Ethereum's switch to a Proof-of-Stake (PoS) system, known as the Merge, has made it more efficient and environmentally friendly, allowing holders to earn rewards by staking their Ether.
“The Merge has transformed Ethereum into a truly productive asset, enabling holders to earn monetary rewards simply by holding it, setting it apart from other major cryptocurrencies. This compelling narrative has resonated particularly well with institutions and investors of a more traditional mindset,” explains cryptocurrency expert Mads Eberhardt.
However, it also introduces risks, such as the potential for large holders or entities to influence the network's operations or even attack it, although such actions are costly and unlikely due to built-in deterrents.

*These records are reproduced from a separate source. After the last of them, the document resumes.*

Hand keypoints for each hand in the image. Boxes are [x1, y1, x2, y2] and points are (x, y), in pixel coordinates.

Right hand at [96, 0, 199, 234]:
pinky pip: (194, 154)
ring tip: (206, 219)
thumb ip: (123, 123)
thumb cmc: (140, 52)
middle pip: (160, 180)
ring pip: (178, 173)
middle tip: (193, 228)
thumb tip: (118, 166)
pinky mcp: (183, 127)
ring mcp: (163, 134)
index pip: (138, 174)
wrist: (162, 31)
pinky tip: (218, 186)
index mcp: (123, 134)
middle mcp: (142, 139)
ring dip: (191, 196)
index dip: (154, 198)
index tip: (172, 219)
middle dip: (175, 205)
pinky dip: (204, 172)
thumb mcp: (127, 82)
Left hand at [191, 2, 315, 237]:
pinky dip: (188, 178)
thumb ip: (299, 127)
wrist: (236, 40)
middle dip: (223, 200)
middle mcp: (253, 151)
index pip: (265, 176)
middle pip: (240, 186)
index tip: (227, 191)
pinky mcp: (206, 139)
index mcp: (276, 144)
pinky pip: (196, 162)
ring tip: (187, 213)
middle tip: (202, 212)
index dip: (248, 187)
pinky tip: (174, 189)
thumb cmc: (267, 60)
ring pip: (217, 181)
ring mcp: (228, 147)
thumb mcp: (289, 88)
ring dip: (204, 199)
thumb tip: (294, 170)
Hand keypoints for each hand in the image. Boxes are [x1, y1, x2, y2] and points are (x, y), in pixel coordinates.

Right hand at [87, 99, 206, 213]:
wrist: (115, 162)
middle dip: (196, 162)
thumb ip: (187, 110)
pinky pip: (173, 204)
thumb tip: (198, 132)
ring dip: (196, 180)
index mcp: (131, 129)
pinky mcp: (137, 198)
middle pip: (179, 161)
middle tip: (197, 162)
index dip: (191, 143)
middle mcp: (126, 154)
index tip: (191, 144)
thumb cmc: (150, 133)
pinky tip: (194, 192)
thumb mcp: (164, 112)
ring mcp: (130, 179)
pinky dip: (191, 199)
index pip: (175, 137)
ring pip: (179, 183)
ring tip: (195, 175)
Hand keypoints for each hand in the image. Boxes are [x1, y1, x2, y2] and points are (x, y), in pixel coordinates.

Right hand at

“Drawing a parallel to something I often compare to in the world of crypto, staking rewards can be seen as similar to dividends paid out by companies,” he says.

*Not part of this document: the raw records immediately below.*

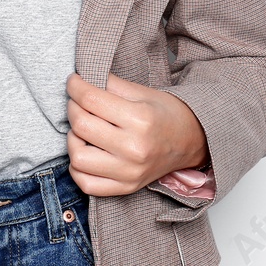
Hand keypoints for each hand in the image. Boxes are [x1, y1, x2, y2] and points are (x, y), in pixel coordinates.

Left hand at [64, 71, 207, 195]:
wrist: (192, 142)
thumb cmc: (166, 114)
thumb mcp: (142, 92)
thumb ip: (110, 84)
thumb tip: (82, 78)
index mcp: (139, 119)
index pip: (90, 99)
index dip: (75, 86)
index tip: (73, 82)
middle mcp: (134, 148)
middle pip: (81, 125)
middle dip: (72, 107)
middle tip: (78, 102)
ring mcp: (129, 172)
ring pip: (78, 157)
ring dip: (73, 138)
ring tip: (83, 129)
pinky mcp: (125, 188)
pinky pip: (86, 184)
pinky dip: (78, 168)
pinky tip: (85, 152)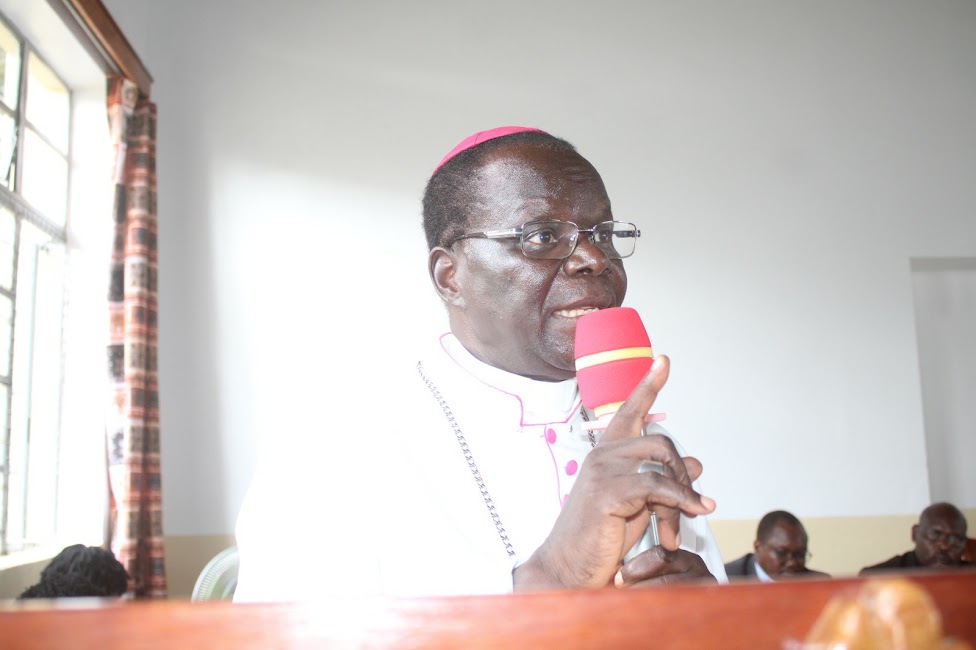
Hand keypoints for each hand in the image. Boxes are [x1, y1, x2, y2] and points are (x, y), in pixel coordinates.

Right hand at [513, 355, 715, 590]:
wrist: (569, 570)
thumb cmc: (601, 538)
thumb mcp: (641, 506)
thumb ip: (664, 482)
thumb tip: (697, 462)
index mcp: (606, 453)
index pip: (629, 411)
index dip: (648, 384)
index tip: (664, 360)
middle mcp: (602, 454)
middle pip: (661, 442)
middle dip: (683, 476)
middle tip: (692, 511)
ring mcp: (602, 469)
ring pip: (662, 464)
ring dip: (681, 497)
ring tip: (679, 531)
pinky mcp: (607, 491)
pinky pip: (658, 488)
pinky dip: (681, 504)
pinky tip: (688, 522)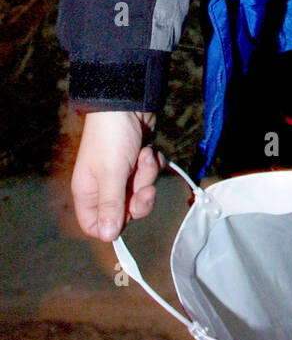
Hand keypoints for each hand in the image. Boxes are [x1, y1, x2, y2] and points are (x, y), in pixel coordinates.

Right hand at [70, 110, 163, 241]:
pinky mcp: (139, 161)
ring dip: (148, 174)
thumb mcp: (111, 175)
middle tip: (145, 186)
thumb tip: (107, 237)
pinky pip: (151, 174)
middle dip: (140, 198)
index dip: (113, 226)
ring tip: (144, 155)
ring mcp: (123, 173)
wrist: (128, 102)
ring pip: (142, 191)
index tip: (128, 215)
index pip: (95, 225)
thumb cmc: (113, 138)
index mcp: (89, 192)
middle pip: (126, 211)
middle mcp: (104, 185)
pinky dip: (154, 163)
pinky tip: (150, 149)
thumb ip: (111, 206)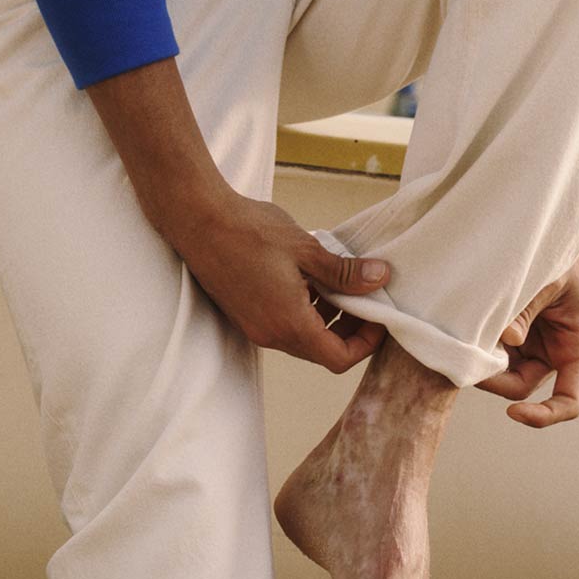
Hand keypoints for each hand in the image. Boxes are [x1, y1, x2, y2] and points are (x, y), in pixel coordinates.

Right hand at [174, 191, 389, 372]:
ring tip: (338, 280)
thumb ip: (344, 272)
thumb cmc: (250, 231)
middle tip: (365, 296)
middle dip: (349, 329)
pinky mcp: (244, 313)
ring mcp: (254, 326)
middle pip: (321, 350)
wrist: (198, 220)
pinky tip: (307, 276)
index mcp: (290, 324)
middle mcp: (270, 334)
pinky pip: (282, 324)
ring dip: (325, 318)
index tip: (379, 317)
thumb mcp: (307, 249)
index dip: (366, 343)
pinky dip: (303, 310)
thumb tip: (380, 279)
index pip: (339, 358)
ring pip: (302, 336)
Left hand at [475, 241, 578, 427]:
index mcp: (576, 345)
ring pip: (502, 370)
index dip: (544, 415)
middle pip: (522, 386)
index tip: (514, 413)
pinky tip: (463, 328)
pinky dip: (478, 344)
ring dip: (482, 360)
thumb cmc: (562, 254)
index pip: (569, 400)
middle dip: (494, 379)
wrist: (551, 227)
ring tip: (462, 336)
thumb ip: (527, 310)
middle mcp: (554, 351)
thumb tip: (507, 340)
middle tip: (466, 359)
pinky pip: (492, 349)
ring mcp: (532, 343)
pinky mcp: (512, 330)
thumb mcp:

“However, there is an important difference to be aware of: staking comes with the risk of slashing. This is a measure designed to deter and punish validators for behavior that could threaten the network’s security or integrity, like supporting conflicting versions of the blockchain. Slashing can result in a validator losing part or all of their staked Ether, although this is quite rare.”
Ultimately, the involvement of large entities like Coinbase, and the potential for a significant portion of Ether to be staked through ETFs, raises concerns about centralization and the influence of traditional finance on Ethereum.
“Ethereum risks being merely dominated by financial institutions, moving away from its foundational principle of decentralization,” Eberhardt asserts. “In such a scenario, regardless of Ethereum’s status as a highly productive asset among cryptocurrencies, its core value proposition would be compromised.”